Explicit child ACEs survive propagation. Per-write EPERM retries exist as backstop in
`codex-accounts/fs-utils.ts` + `agent-hooks/installer-utils.ts`.
- Windows ACL inheritance recalculates from the immediate parent during propagation, so
explicit ACEs on userData + immediate children are sufficient; per-file ACEs on 28k
Chromium cache files are useless work.
### F2 — Instrumentation prior art
- `ORCA_STARTUP_DIAGNOSTICS=1``[startup] <event>` lines on stderr (startup-diagnostics.ts).
Only 2 events exist today (single-instance lock). Commit b240d5eee (branch
perf/startup-first-window, NOT merged here) has a full StartupPhaseTimer framework —
too large to cherry-pick; adding minimal milestone logs instead.
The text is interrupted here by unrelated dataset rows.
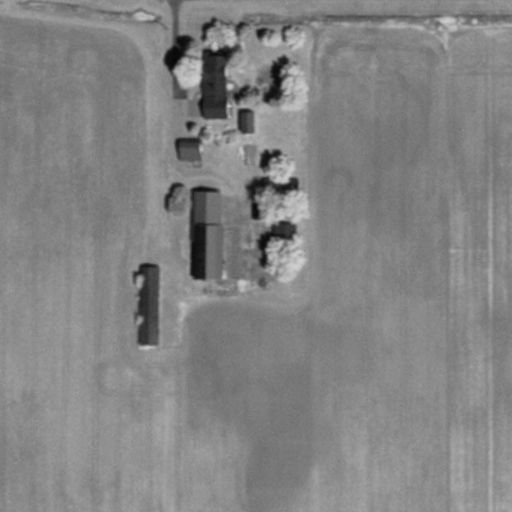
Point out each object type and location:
building: (221, 87)
building: (194, 150)
road: (171, 151)
building: (212, 235)
building: (153, 306)
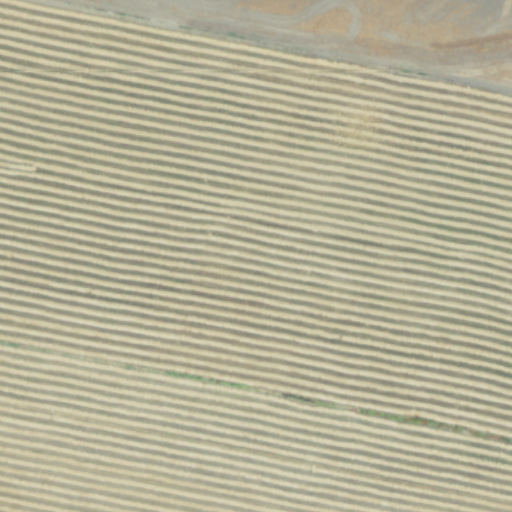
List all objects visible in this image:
crop: (256, 256)
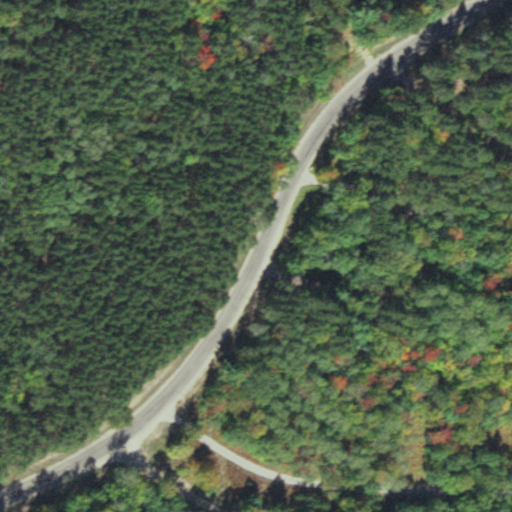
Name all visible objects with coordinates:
road: (260, 267)
road: (167, 483)
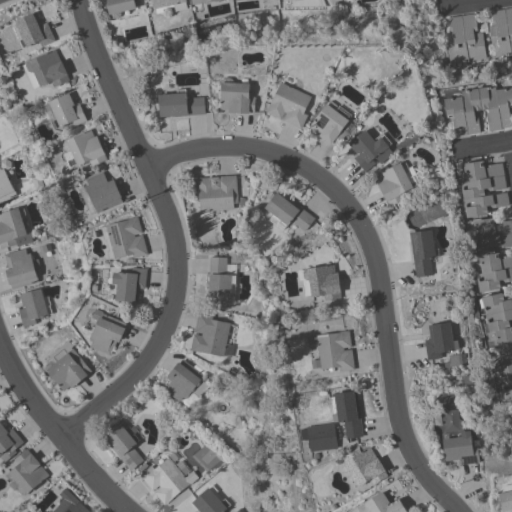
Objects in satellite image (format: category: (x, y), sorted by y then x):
building: (330, 0)
building: (198, 1)
building: (203, 1)
building: (162, 3)
building: (169, 3)
road: (465, 4)
building: (118, 6)
building: (117, 7)
building: (32, 30)
building: (32, 30)
building: (499, 32)
building: (500, 32)
building: (462, 39)
building: (462, 40)
building: (45, 69)
building: (44, 70)
building: (235, 96)
building: (234, 98)
building: (179, 104)
building: (287, 104)
building: (288, 104)
building: (179, 105)
building: (478, 109)
building: (479, 109)
building: (65, 111)
building: (65, 111)
building: (328, 123)
road: (483, 145)
road: (511, 147)
building: (369, 148)
building: (82, 149)
building: (83, 149)
building: (366, 150)
building: (4, 181)
building: (4, 182)
building: (393, 182)
building: (392, 183)
building: (481, 188)
building: (481, 188)
building: (102, 191)
building: (101, 192)
building: (216, 192)
building: (215, 193)
building: (286, 211)
building: (287, 211)
building: (11, 228)
building: (12, 228)
road: (172, 233)
building: (123, 238)
building: (124, 238)
building: (420, 251)
building: (421, 251)
building: (491, 252)
building: (491, 253)
road: (369, 255)
building: (18, 268)
building: (19, 268)
building: (218, 280)
building: (217, 281)
building: (321, 281)
building: (322, 281)
building: (127, 284)
building: (128, 284)
building: (30, 307)
building: (31, 307)
building: (105, 331)
building: (104, 332)
building: (208, 335)
building: (209, 335)
building: (500, 337)
building: (501, 337)
building: (437, 340)
building: (438, 340)
building: (330, 350)
building: (332, 350)
building: (452, 360)
building: (65, 366)
building: (66, 370)
building: (180, 380)
building: (184, 381)
building: (197, 387)
building: (344, 412)
building: (347, 413)
building: (450, 419)
road: (53, 433)
building: (318, 436)
building: (320, 437)
building: (8, 442)
building: (8, 442)
building: (120, 445)
building: (122, 445)
building: (458, 448)
building: (460, 449)
building: (177, 463)
building: (363, 467)
building: (363, 467)
building: (25, 472)
building: (26, 472)
building: (167, 478)
building: (165, 480)
building: (506, 498)
building: (504, 500)
building: (208, 501)
building: (209, 502)
building: (67, 503)
building: (68, 503)
building: (379, 504)
building: (379, 505)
- Hermetic benchmark launch path: `ORCA_E2E_USER_DATA_DIR=<dir>` redirects userData
(works packaged + dev), `ORCA_E2E_HEADLESS=1` keeps window hidden. Dev/preview mode
skips single-instance lock → safe alongside installed Orca.
## Decisions / fixes
### D0 — RESULTS: ACL fix benchmark (2026-06-10)
| phase (median) | baseline (3 it.) | after fix (4 it.) | steady state (3 it.) |
|---|---|---|---|
| aclGrantMs | **15.65s sync/blocking** | async (off critical path) | **0ms (marker hit)** |
| totalToWindowCreated | 18.25s | 930ms | 814ms |
| totalToDidFinishLoad | **19.31s** | **2.04s** | **1.80s** |
- First launch after fix: total 2.06s while the background grant ran 6.81s concurrently.
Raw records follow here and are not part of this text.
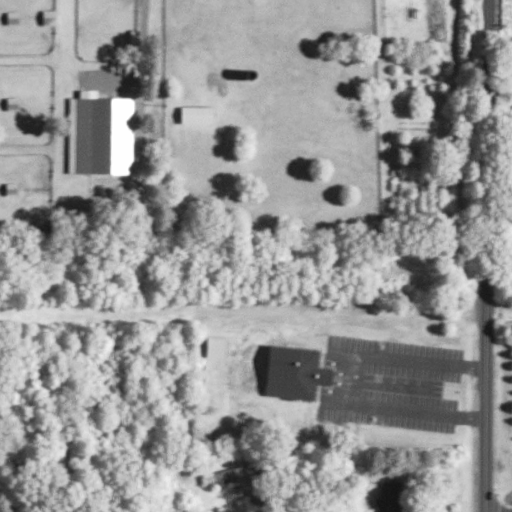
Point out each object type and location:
building: (49, 16)
road: (141, 42)
building: (195, 112)
building: (196, 113)
building: (99, 131)
building: (99, 132)
road: (488, 161)
building: (215, 345)
road: (474, 365)
building: (294, 371)
road: (352, 379)
road: (472, 416)
road: (488, 416)
building: (222, 473)
building: (390, 496)
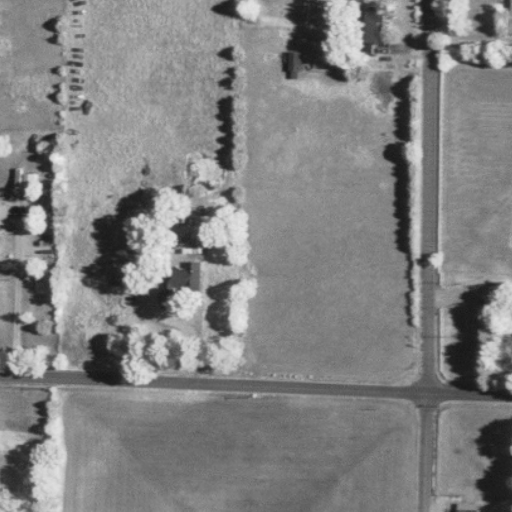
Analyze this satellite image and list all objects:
building: (370, 30)
road: (468, 32)
building: (297, 63)
building: (4, 214)
building: (137, 240)
road: (426, 256)
building: (181, 281)
road: (15, 309)
road: (255, 382)
building: (15, 435)
building: (469, 510)
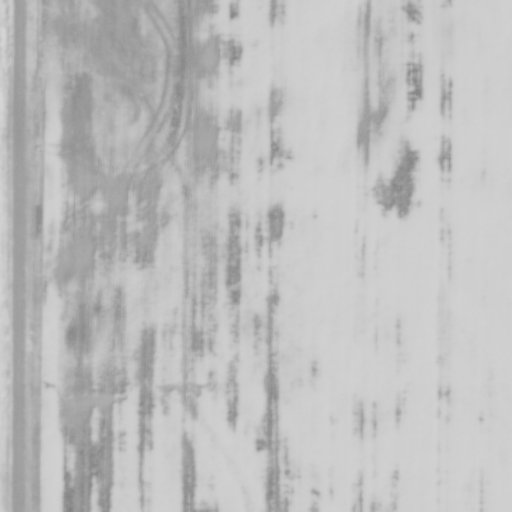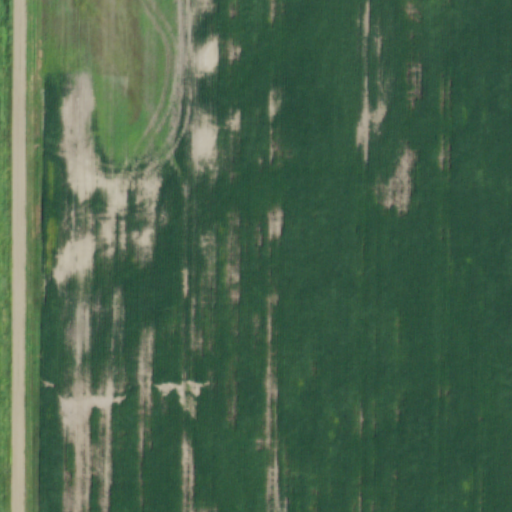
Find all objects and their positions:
road: (17, 256)
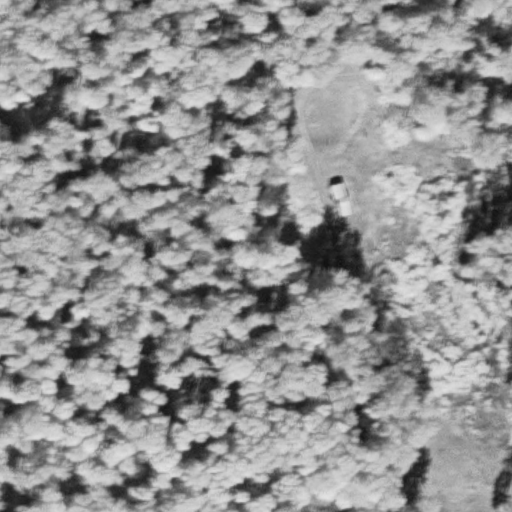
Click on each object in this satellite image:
road: (395, 80)
building: (334, 198)
building: (332, 200)
road: (336, 262)
petroleum well: (441, 497)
- Marker verified written by real icacls run; subsequent launches log `acl-grant-done
mode=marker-hit` with zero spawns.
- JSON evidence: tools/benchmarks/results/startup-{baseline,acl-fix,acl-fix-steady}-*.json
- Files: src/main/startup/windows-user-data-acl.ts (+tests), src/main/index.ts (wire-up +
startup milestones), src/main/win32-utils.ts (export identity resolver),
tools/benchmarks/startup-time-bench.mjs (harness).
### D1 — ACL grant fix (implemented as planned)
Replace the synchronous recursive walk with:
1. A persisted marker (`windows-acl-grant.json` in userData, keyed on identity + scheme
version): when present → skip everything (steady-state launches: 0 icacls spawns, 0 ms).
2. When marker missing (first launch after install/profile import): grant root +
immediate children via **async spawn** (never blocks window creation); write marker
on success. Per-write EPERM retries remain the backstop during the async window —
that's exactly what they're for (#1152 comment says so).
3. Drop the /T full-tree walk entirely; it grants nothing the immediate-children
ACEs + inheritance propagation don't already cover.